● EXCERPTED PASSAGE
*** Begin section ***
Figure 3. Hierarchical clustering

Clustering of expression of 4540 probe-set significantly regulated in at least one treated group compared to control. Rows represent gene expression and columns biological samples. Gene expression levels are represented as scaled expression values (row Z-score from −3 to +3). Blue: low expression, Red: high expression, white: moderate expression. 17 different clusters are detected, indicated by their number and different color next the probe-set tree. C6: Cisplatin exposure for 6 hrs; C24: Cisplatin exposure for 24 hrs; R6: Ruthenium exposure for 6 hrs; R24: Ruthenium exposure for 24 hrs.

Figure 4. Signaling pathways and mechanisms regulated by cisplatin or RDC11

(A) Venn diagram. Significantly deregulated probe sets between control and exposed conditions are compared to highlight genes shared or specific to each group. C6: Cisplatin exposure for 6 hrs; C24: Cisplatin exposure for 24 hrs; R6: Ruthenium exposure for 6 hrs; R24: Ruthenium exposure for 24 hrs. (B, C, D) Graphs represents number of genes in the indicated pathways that are regulated by RDC11 at 6 hours or 24 hours (B) or by RDC11 and cisplatin at 24 hours (C, D). Microarray data were analyzed using AltAnalysis and R bioinformatics tools to identify in KEGG, Gene Ontology, miRNA, transcription factors databanks, the signaling pathways and mechanisms corresponding to the mis-regulated genes.
*** End section ***
● PROBLEMS TO WORK ON
(a) In the figure captions on cisplatin and RDC11, why are the significantly deregulated probe sets compared in the Venn diagram? Answer in one to three sentences.
(b) Write out the part of the figure captions on cisplatin and RDC11 that runs from "Figure 4. Signaling" up to and including "the mis-regulated genes.", word for word.
(c) Carry the figure captions on cisplatin and RDC11 further, starting right after their last sentence.
The records have nothing to do with any of this.

● ENTRIES SUPPLIED
*** Begin section ***
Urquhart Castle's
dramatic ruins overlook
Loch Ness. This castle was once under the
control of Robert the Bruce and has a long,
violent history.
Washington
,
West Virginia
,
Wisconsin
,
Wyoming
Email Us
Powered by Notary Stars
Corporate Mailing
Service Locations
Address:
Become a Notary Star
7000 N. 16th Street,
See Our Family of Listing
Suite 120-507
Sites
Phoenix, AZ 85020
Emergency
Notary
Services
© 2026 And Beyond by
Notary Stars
*** End section ***
*** Begin section ***
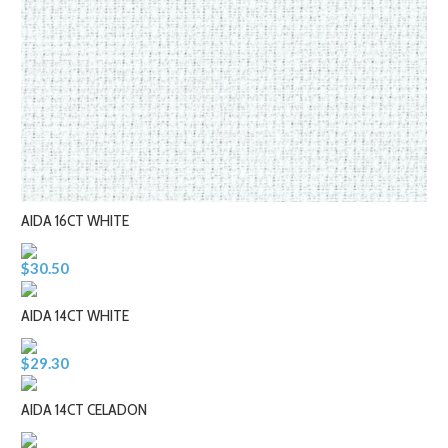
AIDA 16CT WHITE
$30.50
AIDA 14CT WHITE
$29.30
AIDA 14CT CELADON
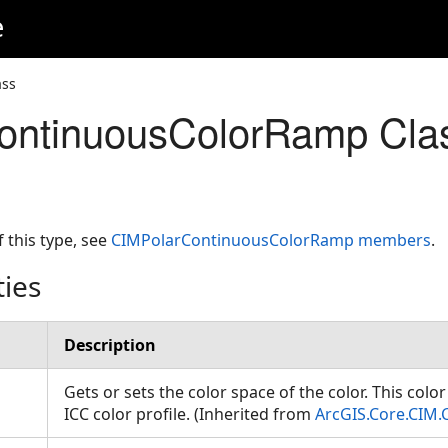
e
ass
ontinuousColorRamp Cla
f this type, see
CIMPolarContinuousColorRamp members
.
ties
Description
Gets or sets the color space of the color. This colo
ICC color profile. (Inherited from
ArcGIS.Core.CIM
*** End section ***
● ANSWERS FOR THE EXERCISE
(a) They are compared to show which genes are shared between the groups and which are specific to each one. The groups are cisplatin and ruthenium exposure at 6 hours and at 24 hours, each measured against control.

(b)
Figure 4. Signaling pathways and mechanisms regulated by cisplatin or RDC11

(A) Venn diagram. Significantly deregulated probe sets between control and exposed conditions are compared to highlight genes shared or specific to each group. C6: Cisplatin exposure for 6 hrs; C24: Cisplatin exposure for 24 hrs; R6: Ruthenium exposure for 6 hrs; R24: Ruthenium exposure for 24 hrs. (B, C, D) Graphs represents number of genes in the indicated pathways that are regulated by RDC11 at 6 hours or 24 hours (B) or by RDC11 and cisplatin at 24 hours (C, D). Microarray data were analyzed using AltAnalysis and R bioinformatics tools to identify in KEGG, Gene Ontology, miRNA, transcription factors databanks, the signaling pathways and mechanisms corresponding to the mis-regulated genes.

(c)
Figure 5. mRNA levels of gdf15 (A), fas (B), plk3 (C) and bak1 (D) were assayed in cancer cells by RT-qPCR

Curves are means of fold induction versus the control (Ct) with SD (n = 3). *:p < 0.01. (E) Proteins were extracted from cells treated with RDC11 (R6, R24) or cisplatin (C6, C24) for the indicated time. Western blot analysis revealed p53 and actin expression. (F) Survival curve of AGS cells treated with RDC11 and pifithrin-α (10 μM). Cells were treated for 48 hours in 96-well plates and their survival was evaluated by MTT assay (n = 8).

Figure 6. mRNA levels of ddit3 (A), atf4 (B), chac1 (C) and dnajb2 (D) were assayed in cancer cells by RT-qPCR

Curves are means of fold induction versus the control (Ct) with SD (n = 3). *:p < 0.01. (E) Proteins were extracted from HCT116 treated with RDC11 (R6, R24) or cisplatin (C6, C24) for the indicated time. Western blot analysis revealed XBP1s and actin expression. (F) Survival curve of AGS cells treated with RDC11 and salubrinal (10 μM). Cells were treated for 48 hours in 96-well plates and their survival was evaluated by MTT assay (n = 8). Bars are means of fold induction versus the control (Ct) with SD (n = 3). *:p < 0.01.

Figure 7. Survival curve of AGS cells treated with SAHA (A) and RDC11 (B)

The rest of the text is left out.